**Work item**
Report, copied in full, each line of the records below that contains the word "value". Treat uppercase and lowercase as different.

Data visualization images
========================================

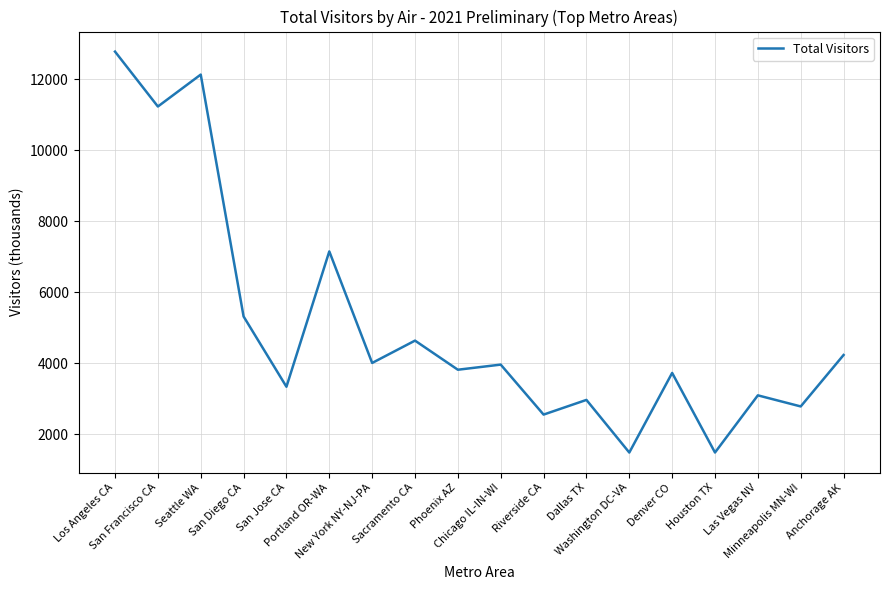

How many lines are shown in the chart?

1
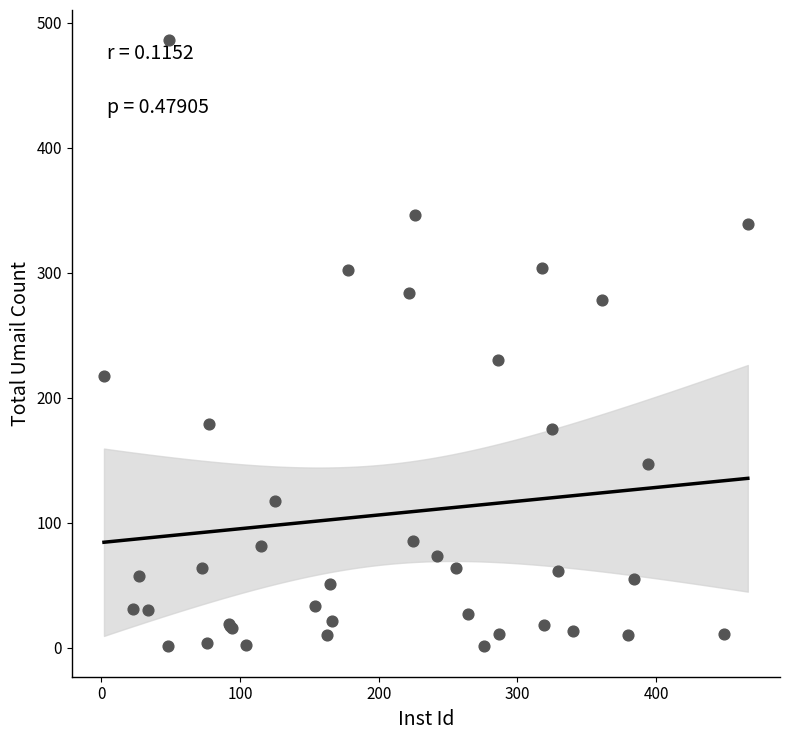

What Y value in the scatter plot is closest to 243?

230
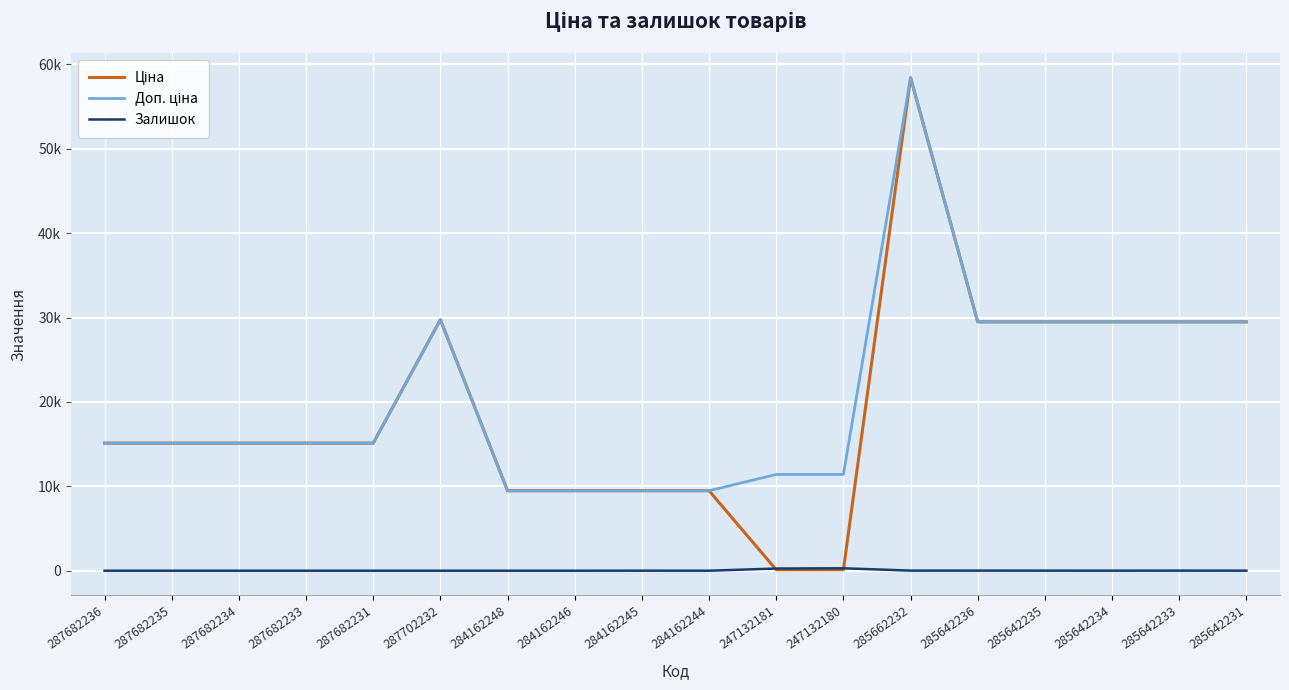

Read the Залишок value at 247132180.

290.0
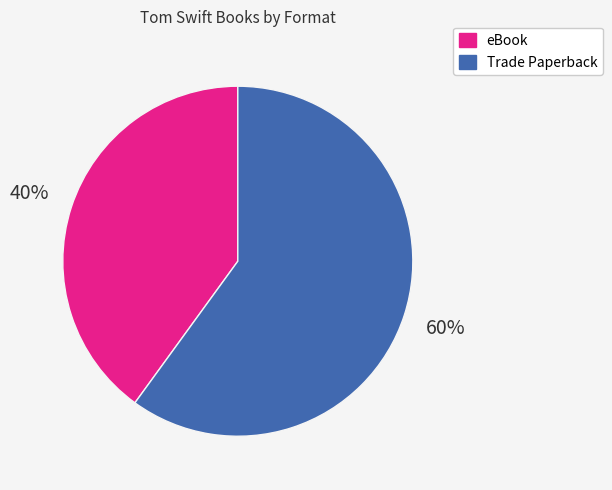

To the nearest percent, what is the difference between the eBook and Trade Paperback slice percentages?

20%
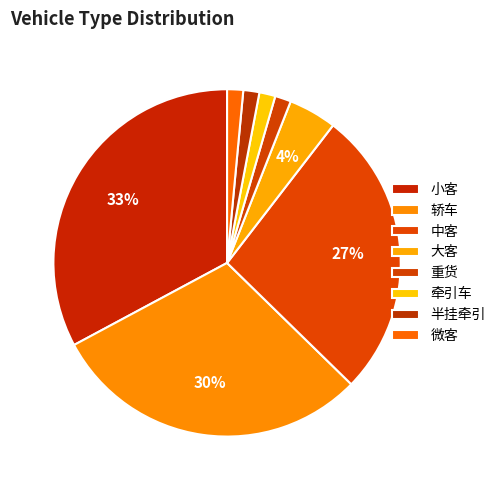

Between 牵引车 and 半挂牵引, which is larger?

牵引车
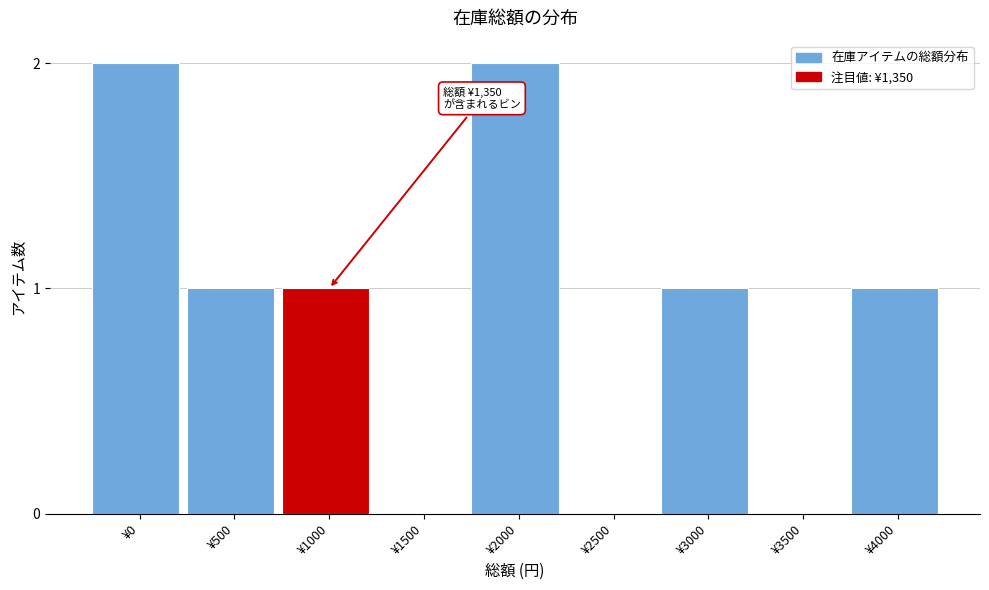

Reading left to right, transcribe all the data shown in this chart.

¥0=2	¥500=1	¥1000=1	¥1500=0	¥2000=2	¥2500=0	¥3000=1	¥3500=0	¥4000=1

========================================

**Task answer**
What Y value in the scatter plot is closest to 243?
Read the Залишок value at 247132180.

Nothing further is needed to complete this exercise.